# QSW sat for a year, new battery, won't start.



## 4doorhoor (Aug 31, 2005)

Just got re-started on my QSW project.
It ran when I parked it about a year ago. 
Battery was completely dead, so I threw a new one in and it turns over super strong. Just doesn't catch.








What should I do first?


----------



## Southcross (Jul 2, 2004)

*FV-QR*

Fuel, Spark, Compression...


----------



## moonstation 2000 (Jun 25, 2004)

*Re: QSW sat for a year, new battery, won't start. (4doorhoor)*

check to see which one you are missing - fuel or spark.


----------



## 4doorhoor (Aug 31, 2005)

*Re: QSW sat for a year, new battery, won't start. (4doorhoor)*

Man, now that I think about it, it's been more like two years. 
Yeah I know the idea. I just can't seem to find a step by step. What and how do I check and what order?


_Modified by 4doorhoor at 2:20 PM 9-16-2009_


----------



## Southcross (Jul 2, 2004)

*FV-QR*

*cough*
Fuel, Spark, Compression... 
might I also suggest one of these:
http://www.germanautoparts.com...antum


----------



## eurowner (Jan 26, 2002)

*FV-QR*

Bad gas. Seized fuel pump. Deteriorated fuel pump isolator.


----------



## 4doorhoor (Aug 31, 2005)

*Re: FV-QR (eurowner)*


_Quote, originally posted by *Southcross* »_*cough*
Fuel, Spark, Compression... 
might I also suggest one of these:
http://www.germanautoparts.com...antum


*sore throat?*
Could you tell me how to check these things or point me to a thread that does?

_Quote, originally posted by *eurowner* »_Bad gas. Seized fuel pump. Deteriorated fuel pump isolator. 

 How should I check the fuel pump? You are supposed to hear it when the key is turned on, yes?

Oh, I have a bentley.




_Modified by 4doorhoor at 4:17 PM 9-17-2009_


----------



## 4doorhoor (Aug 31, 2005)

*Re: FV-QR (4doorhoor)*

Okay, I'm pretty sure it's a seized pump.  Doesn't prime like it's supposed to. I threw a new relay in it hoping that'd be it. No luck.
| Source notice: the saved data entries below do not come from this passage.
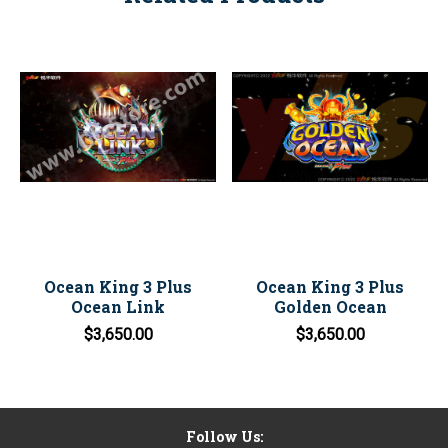
Ocean King 3 Plus
Ocean King 3 Plus
Ocean Link
Golden Ocean
$3,650.00
$3,650.00
Follow Us: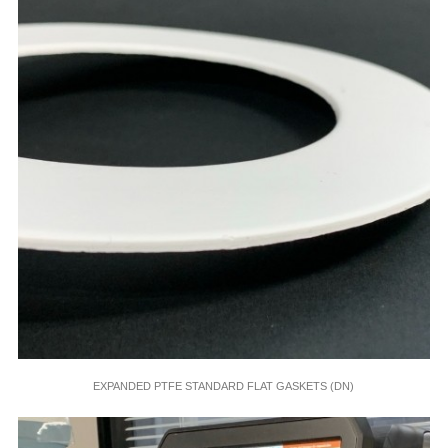
EXPANDED PTFE STANDARD FLAT GASKETS (DN)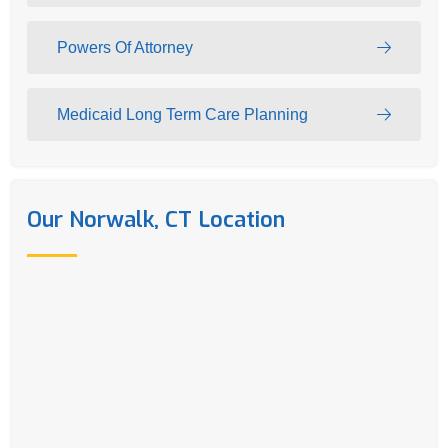
Powers Of Attorney
Medicaid Long Term Care Planning
Our Norwalk, CT Location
Looks like I need a different one.
Anybody have one?
Will a 4kq pump work?


_Modified by 4doorhoor at 10:14 PM 9-17-2009_


----------



## eurowner (Jan 26, 2002)

*FV-QR*

Quantum fuel pumps are their own entity; check ebay for the correct BOSCH.


----------



## 4doorhoor (Aug 31, 2005)

*Re: FV-QR (eurowner)*

Thank you. I got the correct Bosch off ebay.
I pulled the old one and checked the screen from the tank. It is covered in some kind of tar like material. I am unable to remove it. Is it the tank sealer or something?
Is this screen an interchangeable part with any other models? Any ideas would be great! Thanks.


----------



## 4doorhoor (Aug 31, 2005)

*Re: FV-QR (4doorhoor)*

Alright, the tar stuff was the rubber gasket that fits around the fuel pump. It was completely melted. Found a qsw at a local yard tha just came in a few days ago. Got the parts I need.
Should be up and goin soon!


----------